● Task statement:
Reproduce the text of each entry below line for line, keeping every character, space and line break unchanged.

● The input:

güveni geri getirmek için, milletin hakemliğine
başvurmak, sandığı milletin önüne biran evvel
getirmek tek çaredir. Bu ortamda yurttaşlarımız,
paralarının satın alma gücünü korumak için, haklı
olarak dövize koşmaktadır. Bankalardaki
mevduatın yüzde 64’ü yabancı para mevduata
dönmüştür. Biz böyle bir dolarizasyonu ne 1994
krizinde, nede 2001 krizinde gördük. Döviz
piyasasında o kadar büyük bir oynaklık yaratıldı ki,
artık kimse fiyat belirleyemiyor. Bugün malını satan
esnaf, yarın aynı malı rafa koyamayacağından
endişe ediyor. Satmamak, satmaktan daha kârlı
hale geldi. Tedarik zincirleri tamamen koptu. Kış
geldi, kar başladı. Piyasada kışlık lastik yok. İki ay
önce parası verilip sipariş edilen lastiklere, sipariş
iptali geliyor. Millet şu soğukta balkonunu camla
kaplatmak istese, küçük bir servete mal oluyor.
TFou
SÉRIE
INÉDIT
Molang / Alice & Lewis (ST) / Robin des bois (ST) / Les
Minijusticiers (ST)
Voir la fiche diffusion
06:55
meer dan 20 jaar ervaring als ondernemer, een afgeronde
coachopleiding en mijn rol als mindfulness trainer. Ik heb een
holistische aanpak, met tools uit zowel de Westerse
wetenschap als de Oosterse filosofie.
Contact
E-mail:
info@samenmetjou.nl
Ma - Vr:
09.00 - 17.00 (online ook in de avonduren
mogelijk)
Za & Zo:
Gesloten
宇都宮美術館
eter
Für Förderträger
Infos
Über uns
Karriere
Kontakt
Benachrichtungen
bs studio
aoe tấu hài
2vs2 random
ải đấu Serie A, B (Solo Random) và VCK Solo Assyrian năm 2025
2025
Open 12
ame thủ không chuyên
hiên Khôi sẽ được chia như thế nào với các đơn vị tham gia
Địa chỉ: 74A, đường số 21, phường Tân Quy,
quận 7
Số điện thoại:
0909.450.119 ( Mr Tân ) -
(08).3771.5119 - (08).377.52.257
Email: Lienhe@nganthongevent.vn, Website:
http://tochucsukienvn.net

● Answer to this task:
güveni geri getirmek için, milletin hakemliğine
başvurmak, sandığı milletin önüne biran evvel
getirmek tek çaredir. Bu ortamda yurttaşlarımız,
paralarının satın alma gücünü korumak için, haklı
olarak dövize koşmaktadır. Bankalardaki
mevduatın yüzde 64’ü yabancı para mevduata
dönmüştür. Biz böyle bir dolarizasyonu ne 1994
krizinde, nede 2001 krizinde gördük. Döviz
piyasasında o kadar büyük bir oynaklık yaratıldı ki,
artık kimse fiyat belirleyemiyor. Bugün malını satan
esnaf, yarın aynı malı rafa koyamayacağından
endişe ediyor. Satmamak, satmaktan daha kârlı
hale geldi. Tedarik zincirleri tamamen koptu. Kış
geldi, kar başladı. Piyasada kışlık lastik yok. İki ay
önce parası verilip sipariş edilen lastiklere, sipariş
iptali geliyor. Millet şu soğukta balkonunu camla
kaplatmak istese, küçük bir servete mal oluyor.
TFou
SÉRIE
INÉDIT
Molang / Alice & Lewis (ST) / Robin des bois (ST) / Les
Minijusticiers (ST)
Voir la fiche diffusion
06:55
meer dan 20 jaar ervaring als ondernemer, een afgeronde
coachopleiding en mijn rol als mindfulness trainer. Ik heb een
holistische aanpak, met tools uit zowel de Westerse
wetenschap als de Oosterse filosofie.
Contact
E-mail:
info@samenmetjou.nl
Ma - Vr:
09.00 - 17.00 (online ook in de avonduren
mogelijk)
Za & Zo:
Gesloten
宇都宮美術館
eter
Für Förderträger
Infos
Über uns
Karriere
Kontakt
Benachrichtungen
bs studio
aoe tấu hài
2vs2 random
ải đấu Serie A, B (Solo Random) và VCK Solo Assyrian năm 2025
2025
Open 12
ame thủ không chuyên
hiên Khôi sẽ được chia như thế nào với các đơn vị tham gia
Địa chỉ: 74A, đường số 21, phường Tân Quy,
quận 7
Số điện thoại:
0909.450.119 ( Mr Tân ) -
(08).3771.5119 - (08).377.52.257
Email: Lienhe@nganthongevent.vn, Website:
http://tochucsukienvn.net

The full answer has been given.